Over 30,000 Alabama children actually returned to school during the
month of July.
Energy costs will be reduced by eliminating the need to cool many school
buildings for two of the hottest weeks of the year, which many consider to
be a waste of the public's money. School budgets will be extremely tight,
and savings could be used to help expand programs such as the Alabama
Reading Initiative and High Hopes. Oklahoma, Texas and Alabama have
a similar number of cooling degree days during August. The Tulsa, OK
school district pushed the start date back two weeks for its 81 schools
and realized a savings of nearly $400,000. The later start date coupled
with energy conservation measures saved the system $1.7 million in the
2002-2003 school year. A Texas study found that 40 school districts there
spent nearly $6 million more for energy in August 2001 than in May 2002.
Later school-start dates will increase revenues to the Alabama travel and
tourism industry during the peak summer season, bringing additional tax
dollars into state and local governments. Studies in South Carolina and
Texas have shown early-August school starts have cost those states
$180 million and $332 million per year, respectively. South Carolina
economist, Dr. Steve Morse, found that, "decreased August tourist
activity is not offset by increases in tourist activity in other summer
months." In Alabama, lodgings tax receipts for July are up almost 57%
from 1997 to 2002, while August receipts are up only 11%. The average
start date for Alabama schools has moved from August 17th to
August 8th during that time. 56% of Alabama travelers are Alabama
residents.
Alabama schools will be protected from lawsuits similar to one filed in
Albany, NY charging that parents were not properly informed of their right
to transfer children from failing schools.
This Act will help guarantee both our dollars and our students are going
into the classroom. Moving the school-start date closer to Labor Day will
help schools receive funds they are entitled to. The State recognizes that
many students are not returning to school in July and early August.
Amendment One would have changed the procedure for calculating
average daily membership by counting attendance after September 1st.
In 2002, Birmingham City schools reported 6,000 students not in
attendance on the first day, which news reports say cost the system
$780,000. Prior to passage of a late-August school start bill in Texas,
research found over 250,000 students not in school on the first day
of class. The year following the law's implementation, attendance on
the first day of school increased 60%.
- Quality of Life
Alabama's children and their families will have many more opportunities
to learn and grow during a longer summer season than during numerous
breaks scattered throughout the year.

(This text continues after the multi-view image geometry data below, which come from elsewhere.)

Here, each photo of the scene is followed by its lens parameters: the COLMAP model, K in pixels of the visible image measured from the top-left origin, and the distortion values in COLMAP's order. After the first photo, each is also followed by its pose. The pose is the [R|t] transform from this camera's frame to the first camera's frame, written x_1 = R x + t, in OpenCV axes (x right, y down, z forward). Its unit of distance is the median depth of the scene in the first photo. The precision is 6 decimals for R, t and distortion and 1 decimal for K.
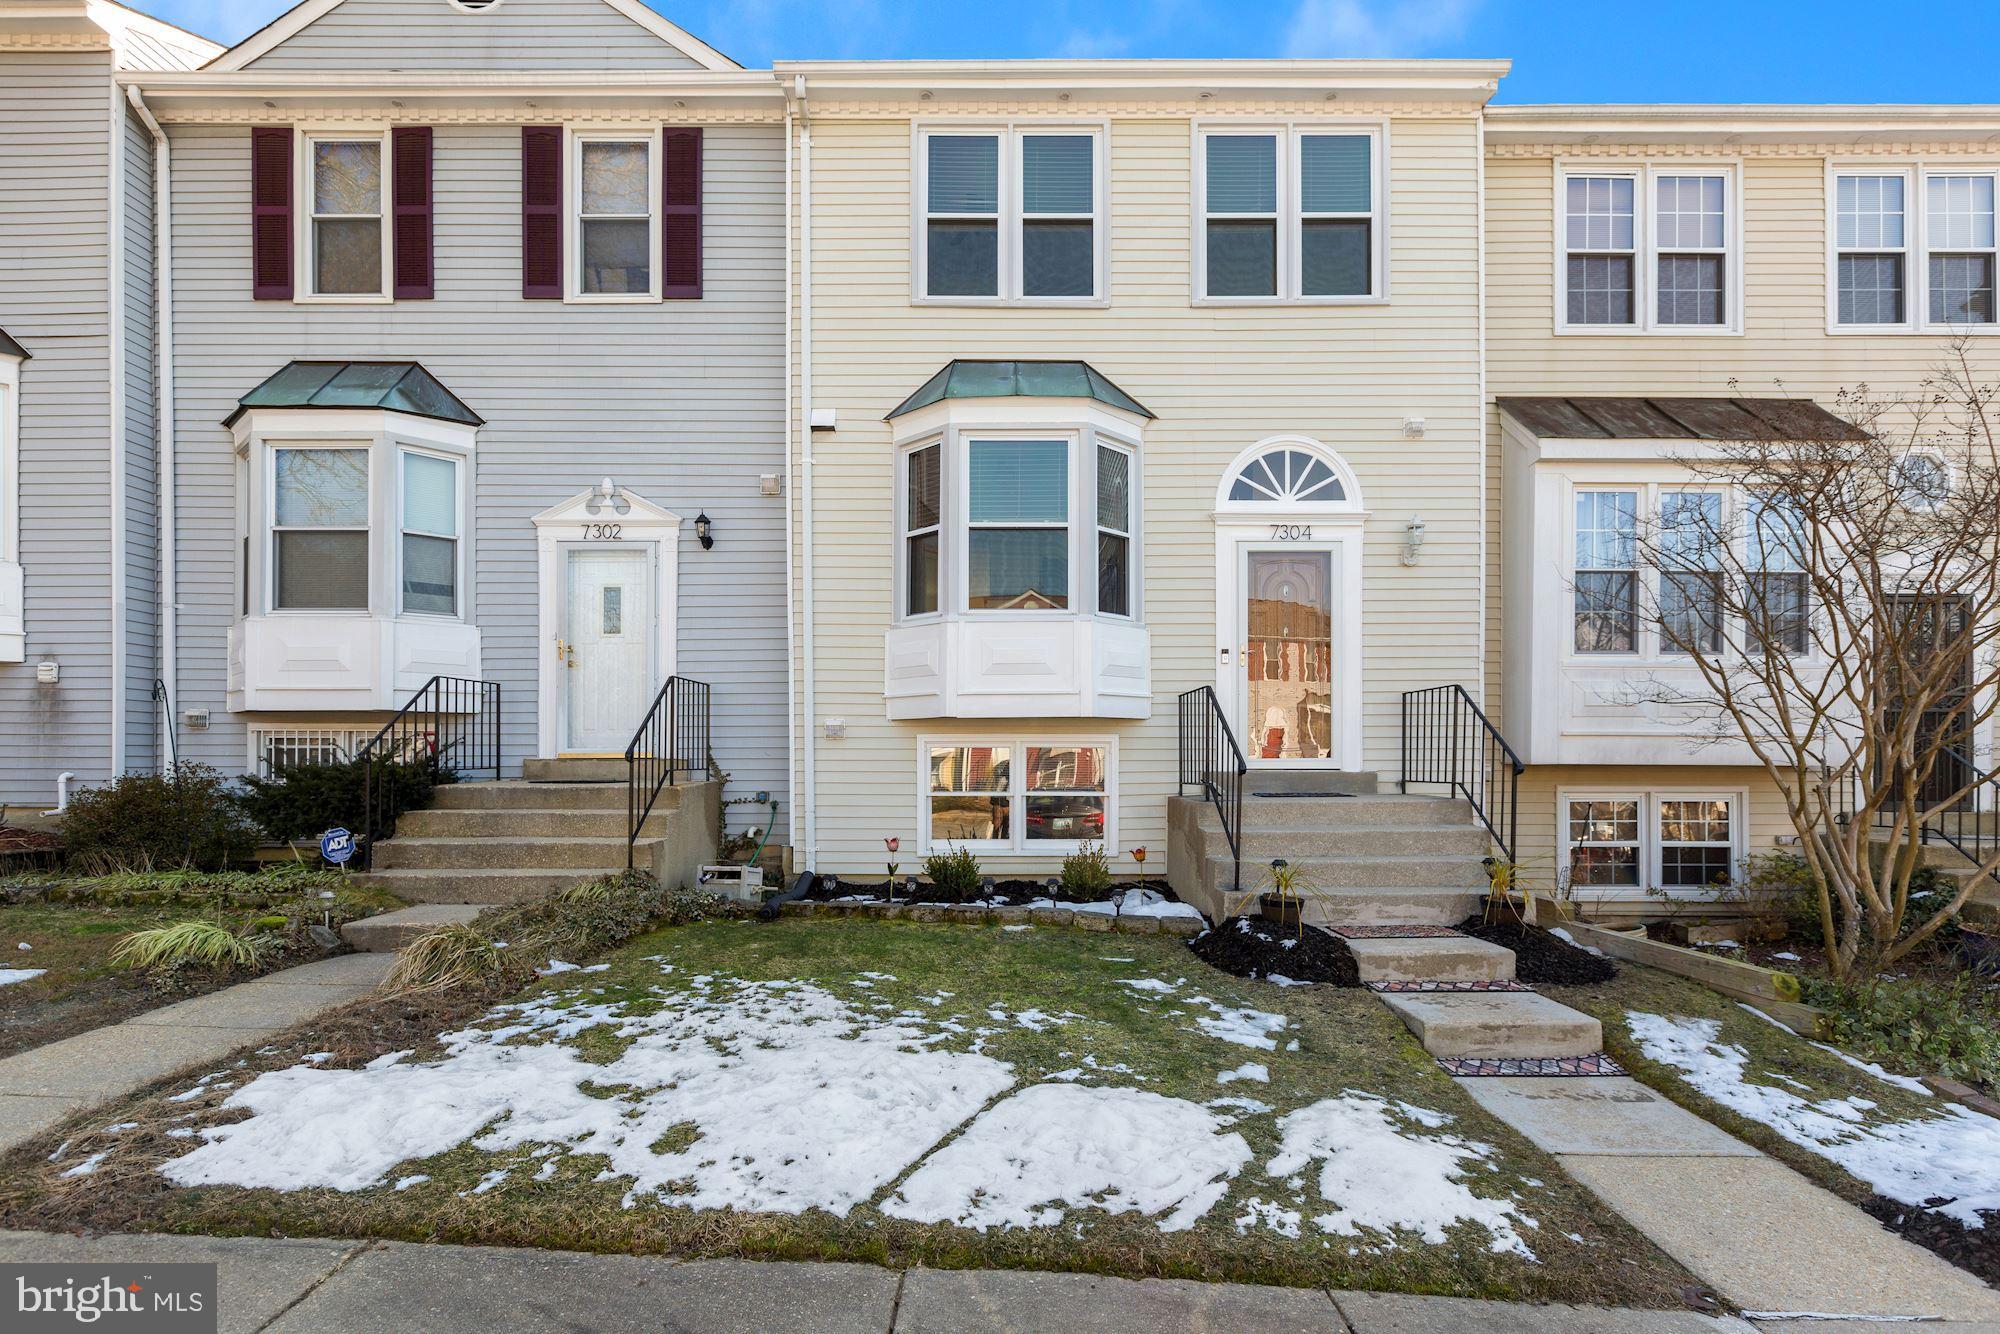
lens RADIAL K [[993.1, 0, 1000.2], [0, 993.1, 763.2], [0, 0, 1]] dist [0.002489, -0.000578]
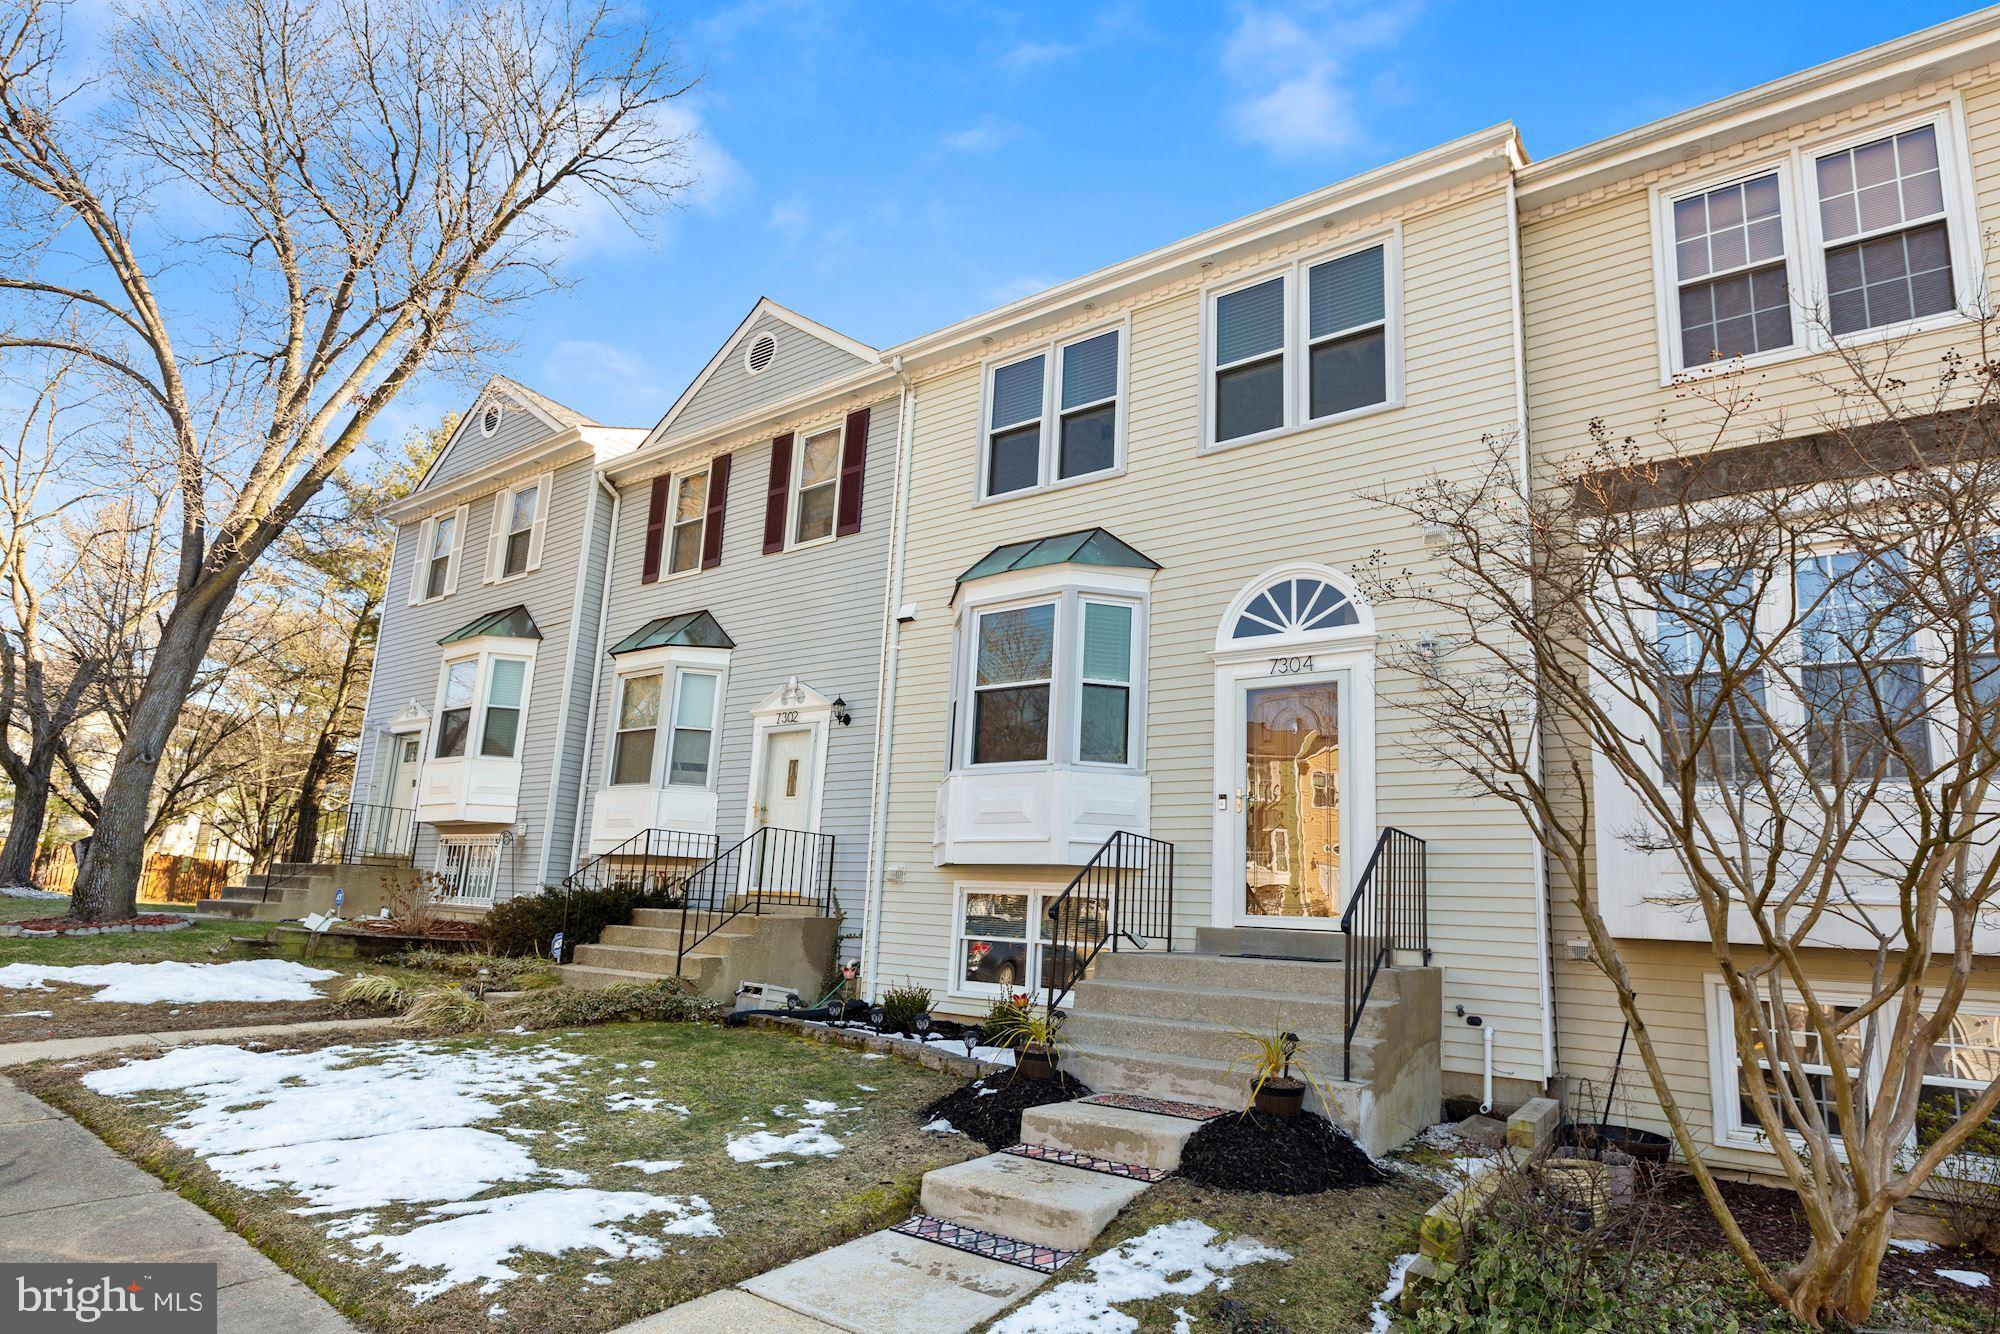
lens RADIAL K [[1008.2, 0, 1003.3], [0, 1008.2, 745.8], [0, 0, 1]] dist [-0.003286, 0.002870]
pose [[0.823313, -0.055015, -0.564915, 0.591999], [-0.052545, 0.983629, -0.172372, 0.013600], [0.565151, 0.171599, 0.806944, 0.117454]]
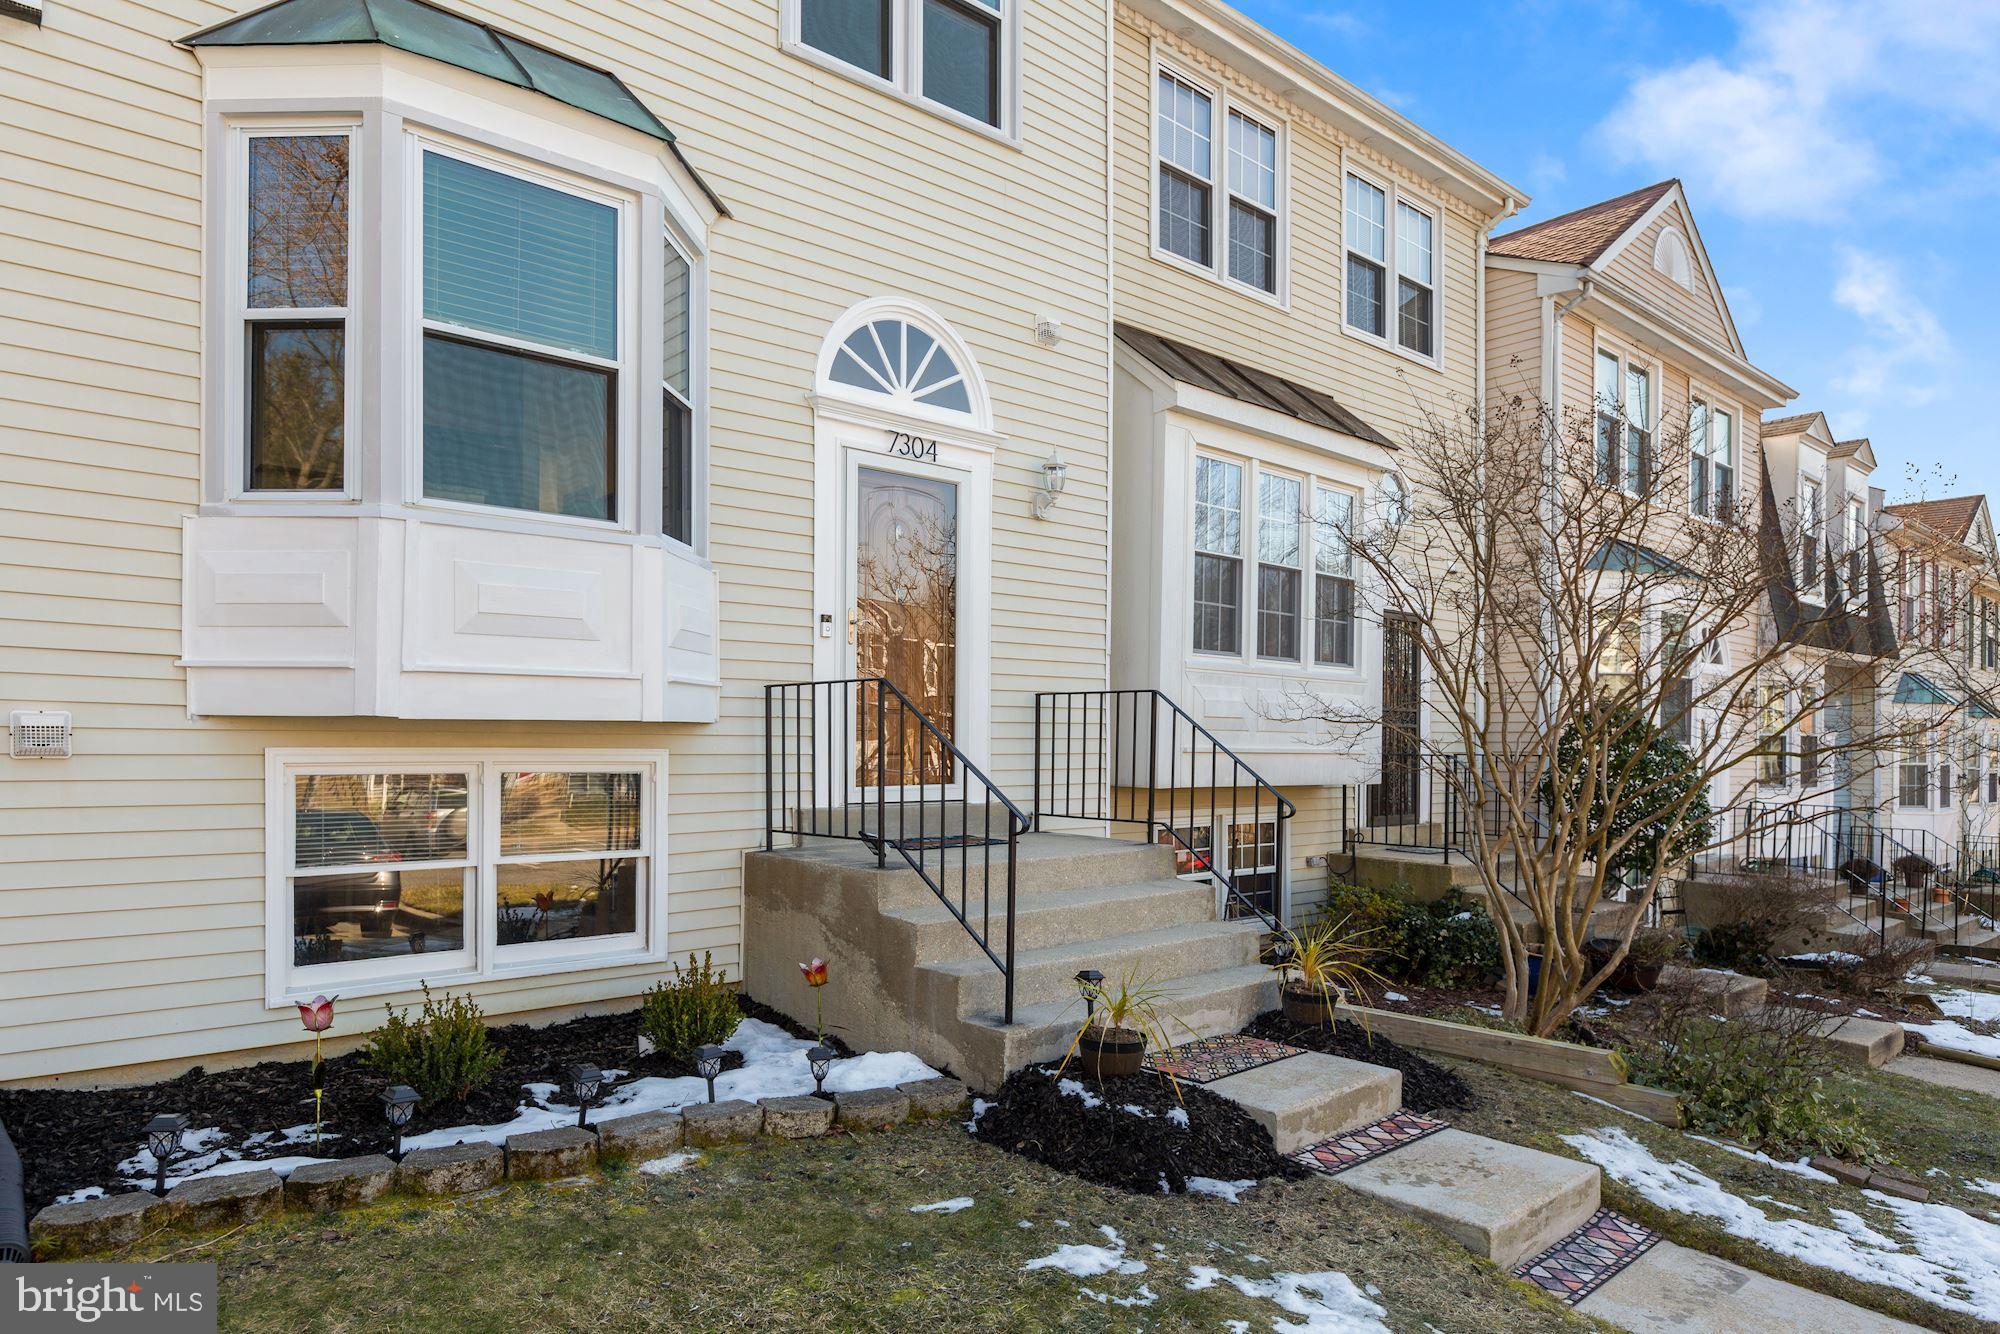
lens RADIAL K [[1212.6, 0, 998.4], [0, 1212.6, 757.9], [0, 0, 1]] dist [-0.002785, -0.001372]
pose [[0.752817, -0.003255, 0.658221, -0.199588], [-0.008599, 0.999854, 0.014779, -0.036080], [-0.658173, -0.016786, 0.752679, 0.345756]]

There are thousands of programs
available to children in Alabama during the summer - sponsored by churches,
scouting and youth organizations, local recreation departments, civic clubs,
private businesses and others. There are many more thousands of these
opportunities available during the summer months nationwide, when
sufficient time and qualified staff are available. Summer jobs for high
school students are a critical component of their education and our state's
workforce development. In many cases, these jobs help pay for costs
associated with schooling. Logistically, it is impossible to offer this wide
range of opportunities to parents and children during the various breaks
throughout the year that vary from system to system.